Uno de los grandes interrogantes rodea a la Saudi Pro League. ¿Oferta millonaria, sí o no? Cuando se le planteó de forma directa, Bernardo esquivó el golpe con la misma finura con la que sale de la presión en el centro del campo.

«Podría responder, pero desde el punto de vista de la negociación no tiene mucho sentido. Prefiero no responder…», señaló, antes de abrir una pequeña ventana a lo que se mueve en la sombra. «Tengo contactos, conozco algunas intenciones, sé quién lo quiere, quién no, quién eventualmente podría quererlo. No he hablado de valores, no hay nada sobre la mesa. No es algo que me preocupe. Estoy tranquilo. Tengo buenas opciones. Tengo órdenes de preferencia. Lo que aparezca siempre será bueno».

Ni cifras, ni nombres, ni destinos. Solo una certeza: se siente con la sartén por el mango.

Competir arriba… y vivir bien

En su hoja de ruta no basta con un gran contrato. Bernardo dibujó con claridad los dos ejes que marcarán su elección: ambición deportiva y vida familiar.

«Todo pesa», subrayó. «El nivel competitivo, porque quiero competir, estar a un nivel alto. La vida familiar es muy importante, lo que es bueno para mí y para mi familia. Estar en un lugar donde disfrute y donde mi mujer y mi hija sean felices».

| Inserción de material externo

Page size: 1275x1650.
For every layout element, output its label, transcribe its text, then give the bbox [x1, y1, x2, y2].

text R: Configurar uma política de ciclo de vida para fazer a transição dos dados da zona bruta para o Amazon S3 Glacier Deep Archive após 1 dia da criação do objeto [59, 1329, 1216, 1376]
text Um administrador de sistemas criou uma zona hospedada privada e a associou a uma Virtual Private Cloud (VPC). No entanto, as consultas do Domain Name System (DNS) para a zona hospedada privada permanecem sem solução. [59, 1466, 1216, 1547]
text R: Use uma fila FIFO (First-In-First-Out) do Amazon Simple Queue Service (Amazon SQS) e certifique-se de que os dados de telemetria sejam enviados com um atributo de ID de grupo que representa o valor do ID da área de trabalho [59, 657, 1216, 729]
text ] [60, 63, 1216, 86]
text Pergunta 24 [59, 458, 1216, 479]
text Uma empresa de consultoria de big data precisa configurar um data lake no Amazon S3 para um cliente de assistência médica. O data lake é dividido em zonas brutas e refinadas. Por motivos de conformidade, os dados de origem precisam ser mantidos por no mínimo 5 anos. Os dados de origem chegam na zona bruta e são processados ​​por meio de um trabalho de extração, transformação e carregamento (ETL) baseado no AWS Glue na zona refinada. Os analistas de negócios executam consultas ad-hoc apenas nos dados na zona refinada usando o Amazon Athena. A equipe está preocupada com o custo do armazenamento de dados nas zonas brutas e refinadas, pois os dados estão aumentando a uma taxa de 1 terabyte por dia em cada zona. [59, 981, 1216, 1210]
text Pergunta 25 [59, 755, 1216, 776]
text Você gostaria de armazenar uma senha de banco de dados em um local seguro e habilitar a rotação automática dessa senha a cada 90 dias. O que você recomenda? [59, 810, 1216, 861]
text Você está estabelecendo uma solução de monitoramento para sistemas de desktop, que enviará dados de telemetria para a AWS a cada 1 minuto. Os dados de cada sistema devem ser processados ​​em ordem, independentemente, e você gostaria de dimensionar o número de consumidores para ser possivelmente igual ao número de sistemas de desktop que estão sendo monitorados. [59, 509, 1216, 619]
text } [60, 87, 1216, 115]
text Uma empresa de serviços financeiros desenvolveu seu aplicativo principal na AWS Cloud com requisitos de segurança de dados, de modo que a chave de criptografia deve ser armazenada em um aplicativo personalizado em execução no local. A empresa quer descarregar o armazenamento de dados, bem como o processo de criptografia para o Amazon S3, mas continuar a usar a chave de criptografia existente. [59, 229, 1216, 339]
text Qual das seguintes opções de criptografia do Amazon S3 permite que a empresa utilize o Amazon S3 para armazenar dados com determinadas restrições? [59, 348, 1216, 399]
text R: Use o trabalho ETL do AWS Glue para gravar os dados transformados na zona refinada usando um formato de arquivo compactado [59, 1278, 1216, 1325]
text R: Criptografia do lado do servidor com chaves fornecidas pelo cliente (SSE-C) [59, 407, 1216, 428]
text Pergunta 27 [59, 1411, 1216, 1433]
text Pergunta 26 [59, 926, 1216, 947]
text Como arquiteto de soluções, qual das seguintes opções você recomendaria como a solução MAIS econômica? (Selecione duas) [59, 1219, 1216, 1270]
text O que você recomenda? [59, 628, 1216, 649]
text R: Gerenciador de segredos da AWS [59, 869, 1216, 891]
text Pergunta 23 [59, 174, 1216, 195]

Ahí se entiende mejor su prudencia. No se trata solo de un próximo club, sino del contexto que puede marcar el tramo central y final de su carrera.

De España no se habla

En las últimas semanas, se ha dado casi por hecho que su futuro pasa por España. Casas, colegios, barrios, ciudades. El mapa ya parecía trazado. Bernardo, sin embargo, cortó en seco cuando le preguntaron si ya estaba buscando vivienda en territorio español: «No voy a responder a ninguna de esas preguntas», zanjó, sin dejar resquicio.

Un mensaje claro a quienes ya lo imaginan instalado en LaLiga: todavía no.

La mirada en el tramo final de carrera

A sus 31 años, Bernardo no se ve en la recta final, sino en plena madurez. Se fija en referentes cercanos para medir su horizonte competitivo. «Creo que hasta los 34, siendo un tipo de jugador diferente, estás siempre a un nivel muy alto», analizó. «Lo veo en [Ilkay] Gundogan, que con 33, 34 años estaba a un nivel muy alto. Bruno quizá está haciendo una de sus mejores temporadas, tiene 32 años: ¡tiene un cuerpazo!».

Ese espejo le sirve para entender que el margen aún es amplio, pero también que ya no vale cualquier cosa. La exigencia del fútbol actual le ha obligado a cambiar hábitos.

«Ahora me cuido mucho más que antes. Ya no puedo hacer lo que hacía. Tengo que despertarme temprano. Cuido muchísimo la alimentación y el descanso. Soy disciplinado, tengo que serlo. Si no lo eres, empiezan a aparecer las lesiones, baja el rendimiento. El juego es muy físico».

Ese último matiz explica el trasfondo de todo: su próxima decisión no será solo un movimiento de mercado. Será un intento de exprimir al máximo sus mejores años, sin regalar un solo tramo de su carrera.

De momento, Bernardo se refugia en lo que conoce: la lucha por los títulos con Man. City y el próximo gran reto con la selección. El resto puede esperar unas semanas más. El fútbol europeo contiene la respiración. Cuando él decida, el dominó del verano empezará a caer.